The series of ‘entablature’ paintings of 1971–6 brought the same sensibility to architectural mouldings glimpsed on Wall Street facades. While stripping down and flattening entablatures, the works also suggest the palliative operations of Synthetic Cubism and Art Deco, soothing their subjects into something unthreateningly geometric. Le Corbusier and Fernand Léger’s Purism also loom large here. Again, though, the contemporary field must not be discounted: Donald Judd’s ‘specific objects’ lie in the wings too. Though if Lichtenstein did defy contemporary convention, it was not so much through the act of painting as storytelling – most notably the clipped narratives that he imported from comic books. More performative and bathetic than Warhol’s female subjects, Lichtenstein’s women – clutching a phone nervously or their own heads in exasperation; sighing or sobbing – conjure up a readymade cultural repertoire, one that anticipates some of the appropriation strategies of Cindy Sherman and others.
Featuring the family reunions for which such retrospectives are often the felicitous occasion, the artist’s four large ‘Studio’ works – including Artist’s Studio “Look Mickey” (1973) – were brought together for the first time since their exhibition at Leo Castelli’s gallery in 1974. The brilliant ‘Mirror’ paintings of 1966–71 also had an ample showing; they offer a semiotics of painting no less incisive than Picasso’s papiers collés. Alternately thickening or dispersing, the fields of dots alternate between signifying shadow or reflection, recalling, too, the playful reflexivity of the ‘Brushstroke’ works of 1965–6. In partial homage to the Song Dynasty (960–1279), the series of ‘Landscapes in the Chinese style’ (1996–7) found the artist applying paint with sponges, but paying no less attention to the nuances of proximity and distance, atmospheric perspective and something more impossibly logical.

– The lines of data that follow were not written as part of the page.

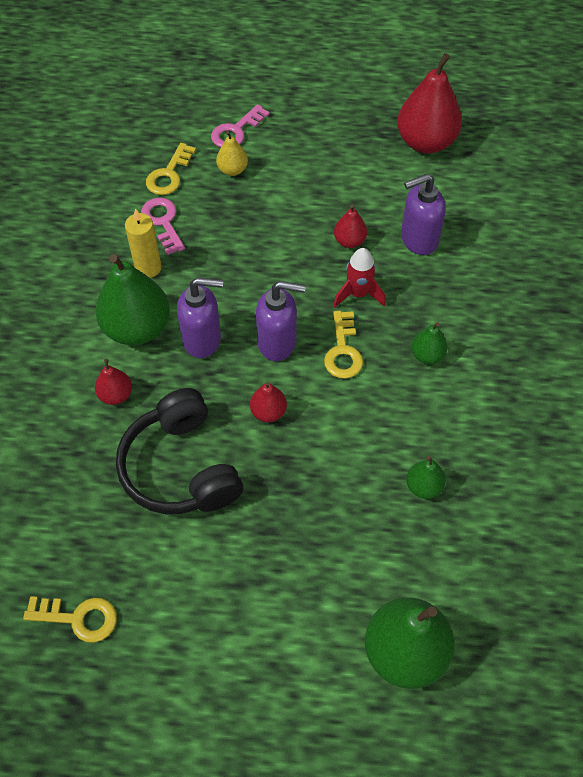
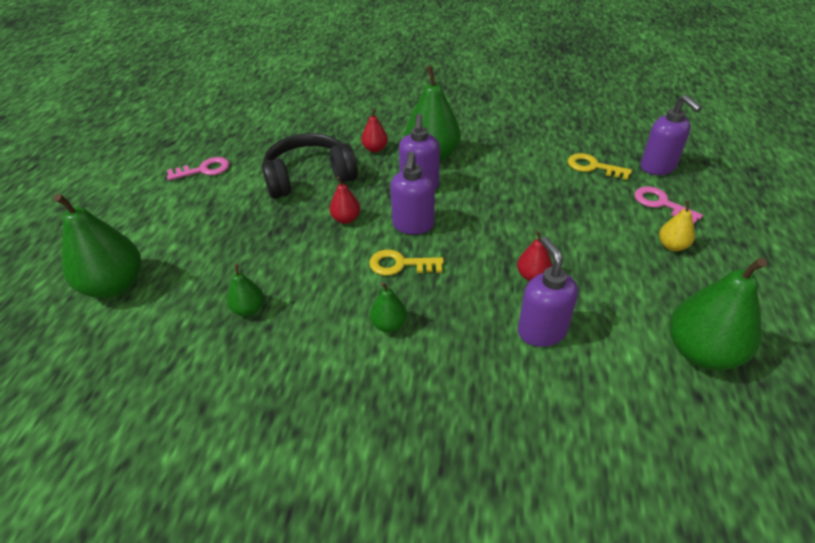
camera: 95 degrees right, 15 degrees down
yellow key [23,596,117,643] -> none
yellow candle [125,208,162,278] -> none
pink key [141,198,185,255] -> pink key moved to [167,157,229,180]
yellow pear [216,131,248,176] -> yellow pear moved to [659,201,695,251]
red rocket [333,248,386,308] -> none
red pear [397,53,462,154] -> green pear [669,257,767,370]
none -> purple soap dispenser [641,95,702,175]

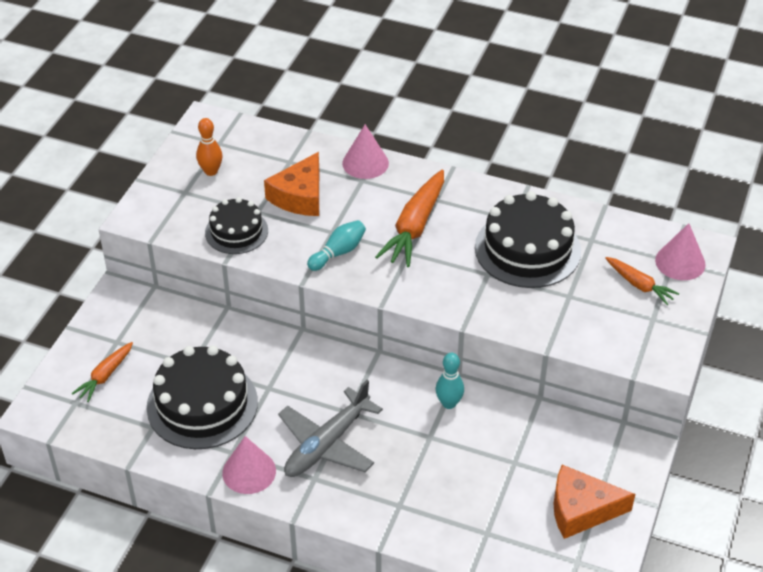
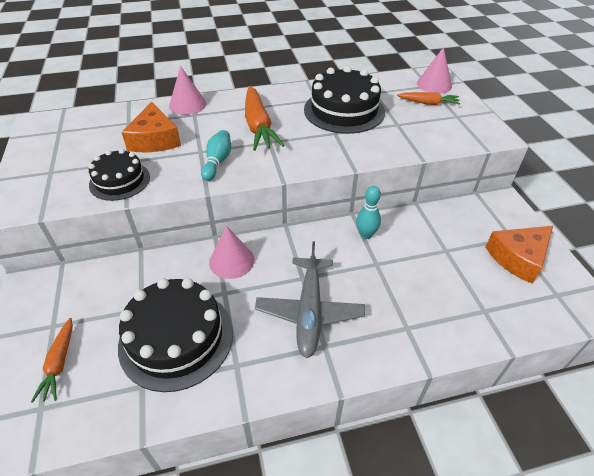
camera: 35 degrees left, 0 degrees up
orange bowling pin [196,118,223,176] -> none
pink cone [222,436,276,494] -> pink cone moved to [209,226,255,279]

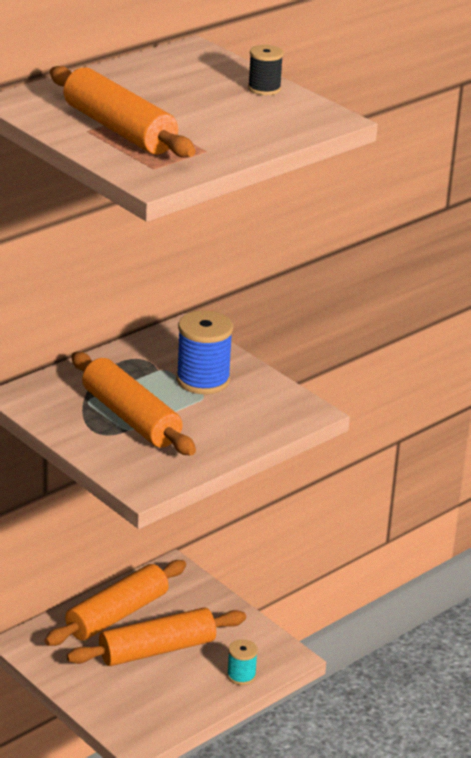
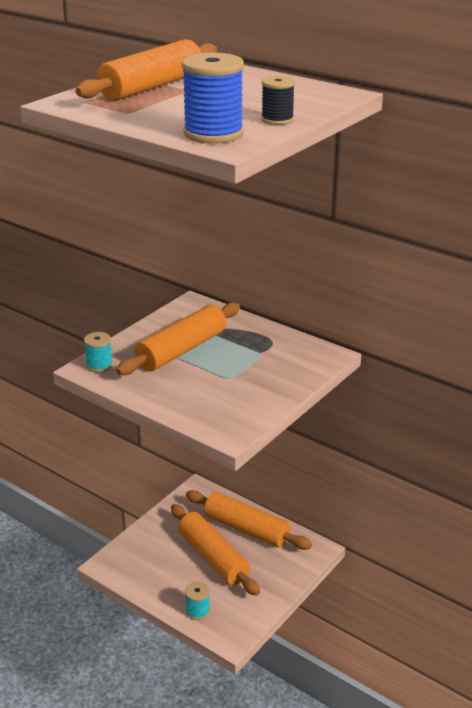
camera: 80 degrees right, 0 degrees up
blue spool [176,311,233,394] -> blue spool moved to [182,52,244,144]
none -> turquoise spool [84,332,113,372]

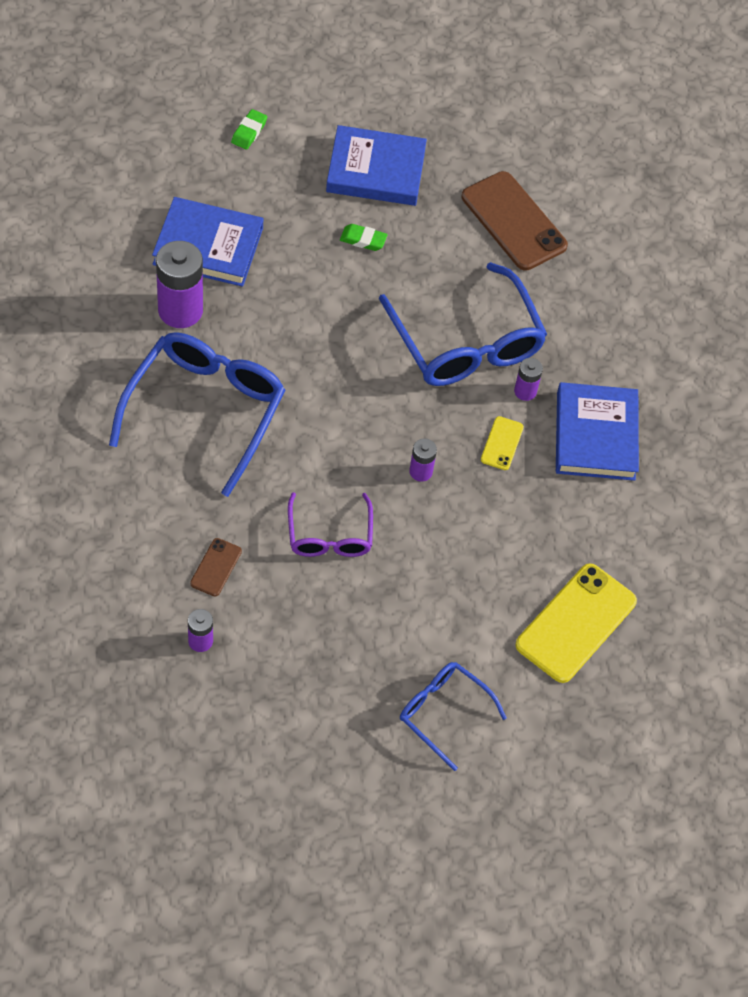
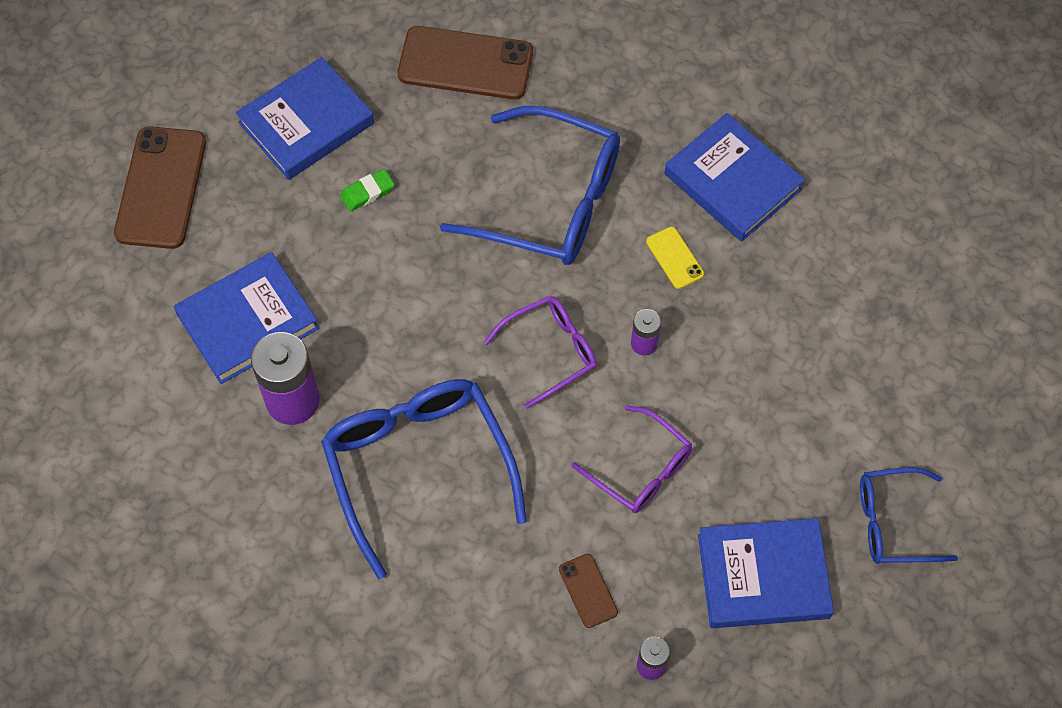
camera: 40 degrees left, 5 degrees up
green eraser [231,109,267,150] -> brown phone [114,126,206,249]
purple battery [514,358,543,401] -> none
yellow phone [516,563,637,683] -> none
none -> purple glasses [484,296,597,409]
none -> blue book [698,518,834,628]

The ‘Nudes’ (1994–7) formed the weakest images in the show, falling prey to a kind of half-hearted self-imitation. But then, Lichtenstein’s painting always imitated painting, and made of that a virtue at once playful and penetrating. Exiting the exhibition, one was led through several rooms of the National Gallery’s permanent collection. A Picasso papier collé and Juan Mirò’s cartoony Farm (1921–2) lent an improvised coda, setting into further relief Lichtenstein’s relationship to an earlier modernist project – one perhaps cleansed of more aggressive and idealistic social imperatives, but no less savvy about the visual language that might be their vehicle.